• **Source records**
Content starts

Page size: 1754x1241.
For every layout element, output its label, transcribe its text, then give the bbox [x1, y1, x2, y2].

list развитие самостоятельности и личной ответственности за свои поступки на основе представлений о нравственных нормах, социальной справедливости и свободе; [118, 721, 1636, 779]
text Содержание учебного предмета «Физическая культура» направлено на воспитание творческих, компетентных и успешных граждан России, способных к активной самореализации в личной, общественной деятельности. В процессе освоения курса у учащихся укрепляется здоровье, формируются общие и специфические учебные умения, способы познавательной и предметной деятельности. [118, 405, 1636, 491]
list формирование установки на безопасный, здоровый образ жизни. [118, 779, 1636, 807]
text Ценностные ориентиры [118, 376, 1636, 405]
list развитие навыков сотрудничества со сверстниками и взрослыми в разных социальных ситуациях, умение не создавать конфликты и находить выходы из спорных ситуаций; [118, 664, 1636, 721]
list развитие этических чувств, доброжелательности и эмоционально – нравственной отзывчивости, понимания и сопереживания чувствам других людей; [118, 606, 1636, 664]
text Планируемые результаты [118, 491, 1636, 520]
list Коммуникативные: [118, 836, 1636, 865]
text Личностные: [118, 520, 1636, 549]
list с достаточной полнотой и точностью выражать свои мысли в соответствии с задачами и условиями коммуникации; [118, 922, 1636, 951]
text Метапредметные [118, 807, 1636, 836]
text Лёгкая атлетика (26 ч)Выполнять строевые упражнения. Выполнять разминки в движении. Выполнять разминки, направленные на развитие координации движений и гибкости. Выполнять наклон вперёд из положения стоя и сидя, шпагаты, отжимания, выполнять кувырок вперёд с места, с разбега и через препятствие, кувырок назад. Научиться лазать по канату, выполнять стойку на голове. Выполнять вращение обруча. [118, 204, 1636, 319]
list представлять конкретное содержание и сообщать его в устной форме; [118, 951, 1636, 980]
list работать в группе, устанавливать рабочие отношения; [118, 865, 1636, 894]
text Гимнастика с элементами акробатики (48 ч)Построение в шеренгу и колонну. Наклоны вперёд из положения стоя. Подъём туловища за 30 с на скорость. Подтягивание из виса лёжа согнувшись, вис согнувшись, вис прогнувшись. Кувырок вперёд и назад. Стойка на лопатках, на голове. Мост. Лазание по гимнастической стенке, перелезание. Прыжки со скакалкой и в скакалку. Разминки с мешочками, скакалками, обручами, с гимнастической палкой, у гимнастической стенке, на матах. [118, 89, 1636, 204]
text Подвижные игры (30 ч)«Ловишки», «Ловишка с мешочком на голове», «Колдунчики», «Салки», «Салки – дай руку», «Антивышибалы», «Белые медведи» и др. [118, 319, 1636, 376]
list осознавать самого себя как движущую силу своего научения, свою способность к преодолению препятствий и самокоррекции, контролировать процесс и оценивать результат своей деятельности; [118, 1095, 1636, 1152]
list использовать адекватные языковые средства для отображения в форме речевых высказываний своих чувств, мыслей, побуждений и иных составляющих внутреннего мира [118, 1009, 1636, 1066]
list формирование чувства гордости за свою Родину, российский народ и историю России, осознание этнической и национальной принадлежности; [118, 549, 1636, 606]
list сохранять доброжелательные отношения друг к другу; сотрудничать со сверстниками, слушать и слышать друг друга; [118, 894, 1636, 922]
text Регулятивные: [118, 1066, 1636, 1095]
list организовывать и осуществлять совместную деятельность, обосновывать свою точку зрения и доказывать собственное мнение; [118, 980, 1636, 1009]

Content ends

• **EXERCISE GOAL**
Please make an exact copy of each record.

• **ANSWER TO THIS EXERCISE**
Page size: 1754x1241.
For every layout element, output its label, transcribe its text, then give the bbox [x1, y1, x2, y2].

list развитие самостоятельности и личной ответственности за свои поступки на основе представлений о нравственных нормах, социальной справедливости и свободе; [118, 721, 1636, 779]
text Содержание учебного предмета «Физическая культура» направлено на воспитание творческих, компетентных и успешных граждан России, способных к активной самореализации в личной, общественной деятельности. В процессе освоения курса у учащихся укрепляется здоровье, формируются общие и специфические учебные умения, способы познавательной и предметной деятельности. [118, 405, 1636, 491]
list формирование установки на безопасный, здоровый образ жизни. [118, 779, 1636, 807]
text Ценностные ориентиры [118, 376, 1636, 405]
list развитие навыков сотрудничества со сверстниками и взрослыми в разных социальных ситуациях, умение не создавать конфликты и находить выходы из спорных ситуаций; [118, 664, 1636, 721]
list развитие этических чувств, доброжелательности и эмоционально – нравственной отзывчивости, понимания и сопереживания чувствам других людей; [118, 606, 1636, 664]
text Планируемые результаты [118, 491, 1636, 520]
list Коммуникативные: [118, 836, 1636, 865]
text Личностные: [118, 520, 1636, 549]
list с достаточной полнотой и точностью выражать свои мысли в соответствии с задачами и условиями коммуникации; [118, 922, 1636, 951]
text Метапредметные [118, 807, 1636, 836]
text Лёгкая атлетика (26 ч)Выполнять строевые упражнения. Выполнять разминки в движении. Выполнять разминки, направленные на развитие координации движений и гибкости. Выполнять наклон вперёд из положения стоя и сидя, шпагаты, отжимания, выполнять кувырок вперёд с места, с разбега и через препятствие, кувырок назад. Научиться лазать по канату, выполнять стойку на голове. Выполнять вращение обруча. [118, 204, 1636, 319]
list представлять конкретное содержание и сообщать его в устной форме; [118, 951, 1636, 980]
list работать в группе, устанавливать рабочие отношения; [118, 865, 1636, 894]
text Гимнастика с элементами акробатики (48 ч)Построение в шеренгу и колонну. Наклоны вперёд из положения стоя. Подъём туловища за 30 с на скорость. Подтягивание из виса лёжа согнувшись, вис согнувшись, вис прогнувшись. Кувырок вперёд и назад. Стойка на лопатках, на голове. Мост. Лазание по гимнастической стенке, перелезание. Прыжки со скакалкой и в скакалку. Разминки с мешочками, скакалками, обручами, с гимнастической палкой, у гимнастической стенке, на матах. [118, 89, 1636, 204]
text Подвижные игры (30 ч)«Ловишки», «Ловишка с мешочком на голове», «Колдунчики», «Салки», «Салки – дай руку», «Антивышибалы», «Белые медведи» и др. [118, 319, 1636, 376]
list осознавать самого себя как движущую силу своего научения, свою способность к преодолению препятствий и самокоррекции, контролировать процесс и оценивать результат своей деятельности; [118, 1095, 1636, 1152]
list использовать адекватные языковые средства для отображения в форме речевых высказываний своих чувств, мыслей, побуждений и иных составляющих внутреннего мира [118, 1009, 1636, 1066]
list формирование чувства гордости за свою Родину, российский народ и историю России, осознание этнической и национальной принадлежности; [118, 549, 1636, 606]
list сохранять доброжелательные отношения друг к другу; сотрудничать со сверстниками, слушать и слышать друг друга; [118, 894, 1636, 922]
text Регулятивные: [118, 1066, 1636, 1095]
list организовывать и осуществлять совместную деятельность, обосновывать свою точку зрения и доказывать собственное мнение; [118, 980, 1636, 1009]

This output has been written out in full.